▸ Exercise details: Return only the line that contains "X342000Y148000D02*" and each line after it, through the last line of the data below, copied exactly.

########

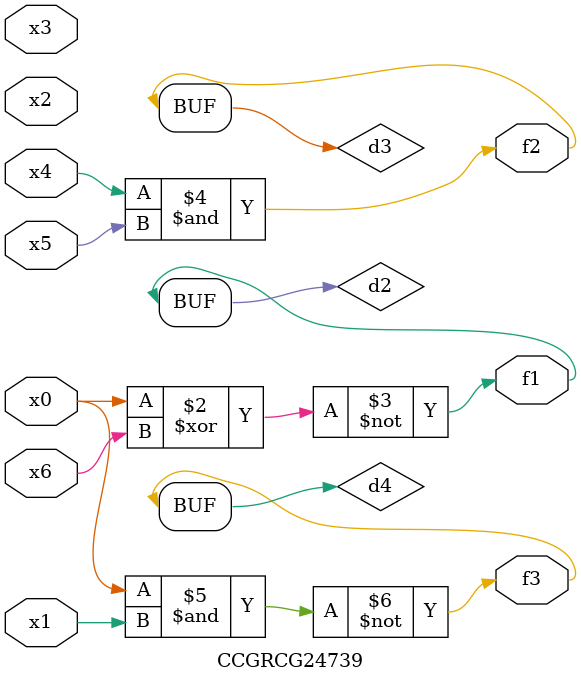
<source format=v>
module CCGRCG24739(
	input x0, x1, x2, x3, x4, x5, x6,
	output f1, f2, f3
);

	wire d1, d2, d3, d4;

	nor (d1, x0);
	xnor (d2, x0, x6);
	and (d3, x4, x5);
	nand (d4, x0, x1);
	assign f1 = d2;
	assign f2 = d3;
	assign f3 = d4;
endmodule

</source>
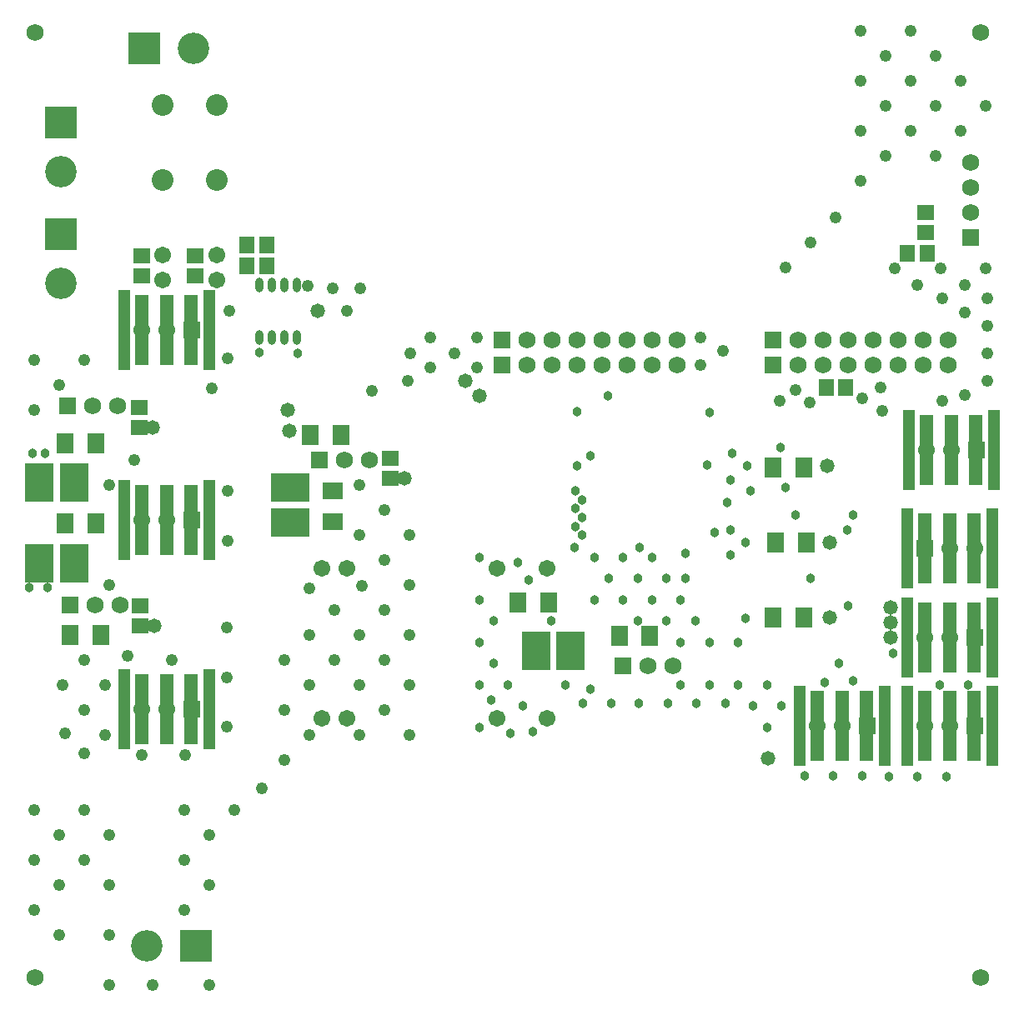
<source format=gts>
G04 Layer_Color=8388736*
%FSLAX25Y25*%
%MOIN*%
G70*
G01*
G75*
%ADD48O,0.03162X0.05918*%
%ADD49R,0.06706X0.06312*%
%ADD50R,0.06312X0.06706*%
%ADD51R,0.05682X0.28359*%
%ADD52R,0.05131X0.32296*%
%ADD53R,0.15643X0.11509*%
%ADD54R,0.11509X0.15643*%
%ADD55R,0.06706X0.08280*%
%ADD56R,0.08280X0.06706*%
%ADD57C,0.08674*%
%ADD58C,0.06706*%
%ADD59C,0.06800*%
%ADD60R,0.06800X0.06800*%
%ADD61R,0.06800X0.06800*%
%ADD62R,0.06706X0.06706*%
%ADD63R,0.12611X0.12611*%
%ADD64C,0.12611*%
%ADD65R,0.12611X0.12611*%
%ADD66C,0.04800*%
%ADD67C,0.03800*%
%ADD68C,0.05800*%
D48*
X89468Y256067D02*
D03*
X94468D02*
D03*
X99468D02*
D03*
X104469D02*
D03*
X89468Y276933D02*
D03*
X94468D02*
D03*
X99468D02*
D03*
X104469D02*
D03*
D49*
X64000Y288437D02*
D03*
Y280563D02*
D03*
X356000Y305937D02*
D03*
Y298063D02*
D03*
X42500Y288437D02*
D03*
Y280563D02*
D03*
X142000Y199563D02*
D03*
Y207437D02*
D03*
X42000Y140563D02*
D03*
Y148437D02*
D03*
X41500Y220063D02*
D03*
Y227937D02*
D03*
D50*
X92437Y284500D02*
D03*
X84563D02*
D03*
X323937Y236000D02*
D03*
X316063D02*
D03*
X356437Y289500D02*
D03*
X348563D02*
D03*
X92437Y293000D02*
D03*
X84563D02*
D03*
D51*
X365500Y136041D02*
D03*
X375342D02*
D03*
X355657D02*
D03*
X365500Y100500D02*
D03*
X375342D02*
D03*
X355657D02*
D03*
X322500Y100500D02*
D03*
X332343D02*
D03*
X312658D02*
D03*
X365500Y171500D02*
D03*
X355657D02*
D03*
X375342D02*
D03*
X366100Y211000D02*
D03*
X375943D02*
D03*
X356258D02*
D03*
X52500Y107100D02*
D03*
X62343D02*
D03*
X42658D02*
D03*
X52500Y183050D02*
D03*
X62343D02*
D03*
X42658D02*
D03*
X52500Y259000D02*
D03*
X62343D02*
D03*
X42658D02*
D03*
D52*
X348551Y136041D02*
D03*
X382449D02*
D03*
X348551Y100500D02*
D03*
X382449D02*
D03*
X305551Y100500D02*
D03*
X339449D02*
D03*
X382448Y171500D02*
D03*
X348551D02*
D03*
X349151Y211000D02*
D03*
X383049D02*
D03*
X35551Y107100D02*
D03*
X69449D02*
D03*
X35551Y183050D02*
D03*
X69449D02*
D03*
X35551Y259000D02*
D03*
X69449D02*
D03*
D53*
X102000Y182032D02*
D03*
Y195968D02*
D03*
D54*
X1531Y165500D02*
D03*
X15469D02*
D03*
X200031Y130500D02*
D03*
X213968D02*
D03*
X1531Y198000D02*
D03*
X15469D02*
D03*
D55*
X307102Y144000D02*
D03*
X294898D02*
D03*
X308102Y174000D02*
D03*
X295898D02*
D03*
X109898Y217000D02*
D03*
X122102D02*
D03*
X307102Y203969D02*
D03*
X294898D02*
D03*
X13898Y137000D02*
D03*
X26102D02*
D03*
X233398Y136500D02*
D03*
X245602D02*
D03*
X192898Y150000D02*
D03*
X205102D02*
D03*
X11898Y213500D02*
D03*
X24102D02*
D03*
X11898Y181500D02*
D03*
X24102D02*
D03*
D56*
X119000Y182398D02*
D03*
Y194602D02*
D03*
D57*
X72379Y349000D02*
D03*
Y319000D02*
D03*
X50879Y349000D02*
D03*
Y319000D02*
D03*
D58*
X72379Y289000D02*
D03*
Y279000D02*
D03*
X50879Y289000D02*
D03*
Y279000D02*
D03*
X114500Y103500D02*
D03*
X124500D02*
D03*
X184500D02*
D03*
X204500D02*
D03*
X114500Y163500D02*
D03*
X204500D02*
D03*
X184500D02*
D03*
X124500D02*
D03*
X355500Y136041D02*
D03*
X365500D02*
D03*
X355500Y100500D02*
D03*
X365500D02*
D03*
X312500Y100500D02*
D03*
X322500D02*
D03*
X375500Y171500D02*
D03*
X365500D02*
D03*
X356100Y211000D02*
D03*
X366100D02*
D03*
X42500Y107100D02*
D03*
X52500D02*
D03*
X42500Y183050D02*
D03*
X52500D02*
D03*
X42500Y259000D02*
D03*
X52500D02*
D03*
D59*
X133500Y207000D02*
D03*
X123500D02*
D03*
X33984Y149000D02*
D03*
X23984D02*
D03*
X255000Y124500D02*
D03*
X245000D02*
D03*
X33000Y228500D02*
D03*
X23000D02*
D03*
X325000Y255000D02*
D03*
X335000D02*
D03*
X345000D02*
D03*
X355000D02*
D03*
X365000D02*
D03*
X305000D02*
D03*
X315000D02*
D03*
X374000Y326000D02*
D03*
Y316000D02*
D03*
Y306000D02*
D03*
X325000Y245000D02*
D03*
X335000D02*
D03*
X345000D02*
D03*
X355000D02*
D03*
X365000D02*
D03*
X305000D02*
D03*
X315000D02*
D03*
X216500D02*
D03*
X226500D02*
D03*
X236500D02*
D03*
X246500D02*
D03*
X256500D02*
D03*
X196500D02*
D03*
X206500D02*
D03*
X216500Y255000D02*
D03*
X226500D02*
D03*
X236500D02*
D03*
X246500D02*
D03*
X256500D02*
D03*
X196500D02*
D03*
X206500D02*
D03*
X0Y377953D02*
D03*
X377953D02*
D03*
Y0D02*
D03*
X0D02*
D03*
D60*
X113500Y207000D02*
D03*
X13984Y149000D02*
D03*
X235000Y124500D02*
D03*
X13000Y228500D02*
D03*
X295000Y255000D02*
D03*
Y245000D02*
D03*
X186500D02*
D03*
Y255000D02*
D03*
D61*
X374000Y296000D02*
D03*
D62*
X375500Y136041D02*
D03*
Y100500D02*
D03*
X332500Y100500D02*
D03*
X355500Y171500D02*
D03*
X376100Y211000D02*
D03*
X62500Y107100D02*
D03*
Y183050D02*
D03*
Y259000D02*
D03*
D63*
X10266Y297342D02*
D03*
Y341843D02*
D03*
D64*
Y277658D02*
D03*
Y322158D02*
D03*
X63055Y371500D02*
D03*
X44445Y12500D02*
D03*
D65*
X43370Y371500D02*
D03*
X64130Y12500D02*
D03*
D66*
X77000Y194500D02*
D03*
Y174500D02*
D03*
X130500Y156500D02*
D03*
X109500Y155500D02*
D03*
X47000Y-3000D02*
D03*
X54500Y127000D02*
D03*
X37000Y128500D02*
D03*
X70500Y235500D02*
D03*
X77000Y247500D02*
D03*
X77500Y266500D02*
D03*
X-500Y227000D02*
D03*
X19500Y247000D02*
D03*
X9500Y237000D02*
D03*
X-500Y247000D02*
D03*
X39500Y207000D02*
D03*
X29500Y197000D02*
D03*
Y157000D02*
D03*
X76535Y140053D02*
D03*
Y120053D02*
D03*
Y100270D02*
D03*
X60000Y89000D02*
D03*
X42500D02*
D03*
X11000Y117000D02*
D03*
X12000Y97500D02*
D03*
X28000Y117000D02*
D03*
X19500Y127000D02*
D03*
X28000Y97000D02*
D03*
X19500Y107000D02*
D03*
Y89500D02*
D03*
X-500Y67000D02*
D03*
X9500Y17000D02*
D03*
Y57000D02*
D03*
X19500Y67000D02*
D03*
Y47000D02*
D03*
X29500Y-3000D02*
D03*
Y17000D02*
D03*
X9500Y37000D02*
D03*
X-500Y27000D02*
D03*
Y47000D02*
D03*
X29500Y37000D02*
D03*
Y57000D02*
D03*
X69500Y-3000D02*
D03*
X59500Y27000D02*
D03*
Y67000D02*
D03*
X69500Y37000D02*
D03*
X59500Y47000D02*
D03*
X69500Y57000D02*
D03*
X79500Y67000D02*
D03*
X90500Y75500D02*
D03*
X99500Y87000D02*
D03*
Y107000D02*
D03*
Y127000D02*
D03*
X129500Y197000D02*
D03*
X139500Y187000D02*
D03*
X129500Y177000D02*
D03*
X149500D02*
D03*
X139500Y167000D02*
D03*
X119500Y147000D02*
D03*
X149500Y157000D02*
D03*
X139500Y147000D02*
D03*
X149500Y137000D02*
D03*
X109500Y117000D02*
D03*
X129500D02*
D03*
X139500Y107000D02*
D03*
X119500Y127000D02*
D03*
X139500D02*
D03*
X129500Y137000D02*
D03*
X109500D02*
D03*
X149500Y117000D02*
D03*
X109500Y97000D02*
D03*
X129500D02*
D03*
X149500D02*
D03*
X109000Y276500D02*
D03*
X119000Y275500D02*
D03*
X124500Y266500D02*
D03*
X130000Y275500D02*
D03*
X134500Y234500D02*
D03*
X150000Y249500D02*
D03*
X149000Y238500D02*
D03*
X167500Y249500D02*
D03*
X176500Y256000D02*
D03*
X158000D02*
D03*
Y244000D02*
D03*
X176500D02*
D03*
X275000Y250500D02*
D03*
X266000Y256000D02*
D03*
Y245000D02*
D03*
X309500Y230000D02*
D03*
X304000Y235000D02*
D03*
X297500Y230500D02*
D03*
X338500Y226500D02*
D03*
X330500Y231500D02*
D03*
X338000Y236000D02*
D03*
X362500Y230500D02*
D03*
X371500Y233000D02*
D03*
X380500Y238500D02*
D03*
Y249500D02*
D03*
Y260500D02*
D03*
X371500Y266000D02*
D03*
X380500Y271500D02*
D03*
X343500Y283500D02*
D03*
X352500Y277000D02*
D03*
X362500Y271500D02*
D03*
X362000Y283500D02*
D03*
X380000D02*
D03*
X371500Y277000D02*
D03*
X310000Y294000D02*
D03*
X300000Y284000D02*
D03*
X320000Y304000D02*
D03*
X330000Y318500D02*
D03*
X340000Y328500D02*
D03*
X360000D02*
D03*
X380000Y348500D02*
D03*
X370000Y338500D02*
D03*
X350000D02*
D03*
X330000D02*
D03*
X370000Y358500D02*
D03*
X330000Y378500D02*
D03*
X350000D02*
D03*
X360000Y368500D02*
D03*
X340000D02*
D03*
X360000Y348500D02*
D03*
X350000Y358500D02*
D03*
X340000Y348500D02*
D03*
X330000Y358500D02*
D03*
D67*
X364024Y80405D02*
D03*
X307500Y80500D02*
D03*
X319000D02*
D03*
X330500D02*
D03*
X298000Y212039D02*
D03*
X189976Y97645D02*
D03*
X177500Y100000D02*
D03*
X198698Y98198D02*
D03*
X281000Y117000D02*
D03*
X269500D02*
D03*
X258000D02*
D03*
X275750Y109500D02*
D03*
X264250D02*
D03*
X221698Y115198D02*
D03*
X177500Y117000D02*
D03*
X182274Y110855D02*
D03*
X183250Y125500D02*
D03*
X189000Y117000D02*
D03*
X194750Y108500D02*
D03*
X218750Y109500D02*
D03*
X230250D02*
D03*
X241250D02*
D03*
X252750D02*
D03*
X212000Y117000D02*
D03*
X315500Y118000D02*
D03*
X298250Y108500D02*
D03*
X292500Y117000D02*
D03*
X286750Y108500D02*
D03*
X327000Y118500D02*
D03*
X321250Y125500D02*
D03*
X343000Y129500D02*
D03*
X361500Y117000D02*
D03*
X373000D02*
D03*
X352524Y80405D02*
D03*
X341024D02*
D03*
X292500Y100000D02*
D03*
X309750Y159500D02*
D03*
X327000Y185000D02*
D03*
X304000D02*
D03*
X299819Y195898D02*
D03*
X222000Y208500D02*
D03*
X271500Y178000D02*
D03*
X252250Y159500D02*
D03*
X258000Y151000D02*
D03*
X263750Y142500D02*
D03*
X246500Y168000D02*
D03*
X235000D02*
D03*
X223500D02*
D03*
X240750Y159500D02*
D03*
X229250D02*
D03*
X246500Y151000D02*
D03*
X235000D02*
D03*
X223500D02*
D03*
X177500D02*
D03*
Y134000D02*
D03*
X183250Y142500D02*
D03*
X206250D02*
D03*
X240750D02*
D03*
X281000Y134000D02*
D03*
X269500D02*
D03*
X252250Y142500D02*
D03*
X258000Y134000D02*
D03*
X197199Y159000D02*
D03*
X177500Y168000D02*
D03*
X193000Y166000D02*
D03*
X269500Y226000D02*
D03*
X216500Y226153D02*
D03*
X229000Y232500D02*
D03*
X215500Y172000D02*
D03*
X241500D02*
D03*
X268500Y205000D02*
D03*
X216500Y204500D02*
D03*
X284500D02*
D03*
X284000Y174000D02*
D03*
Y143500D02*
D03*
X260000Y159500D02*
D03*
Y169500D02*
D03*
X278000Y169000D02*
D03*
Y179000D02*
D03*
X278500Y209500D02*
D03*
X278000Y199000D02*
D03*
X276500Y189964D02*
D03*
X286000Y194500D02*
D03*
X218500Y176822D02*
D03*
X216000Y180358D02*
D03*
X218500Y184000D02*
D03*
Y191000D02*
D03*
X216000Y187500D02*
D03*
Y194500D02*
D03*
X325000Y148500D02*
D03*
X324500Y179000D02*
D03*
X-1000Y209500D02*
D03*
X4000D02*
D03*
X-2500Y156000D02*
D03*
X5000D02*
D03*
X89468Y250000D02*
D03*
X104969Y249500D02*
D03*
D68*
X342000Y142000D02*
D03*
X147500Y199500D02*
D03*
X101500Y218500D02*
D03*
X177500Y232500D02*
D03*
X172000Y238500D02*
D03*
X293000Y87500D02*
D03*
X317500Y144000D02*
D03*
Y174000D02*
D03*
X316500Y204500D02*
D03*
X342000Y148000D02*
D03*
Y136000D02*
D03*
X47500Y140500D02*
D03*
X47000Y219988D02*
D03*
X112969Y266500D02*
D03*
X101000Y227000D02*
D03*
M02*

</source>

########

▸ Answer section:
X342000Y148000D02*
D03*
Y136000D02*
D03*
X47500Y140500D02*
D03*
X47000Y219988D02*
D03*
X112969Y266500D02*
D03*
X101000Y227000D02*
D03*
M02*

</source>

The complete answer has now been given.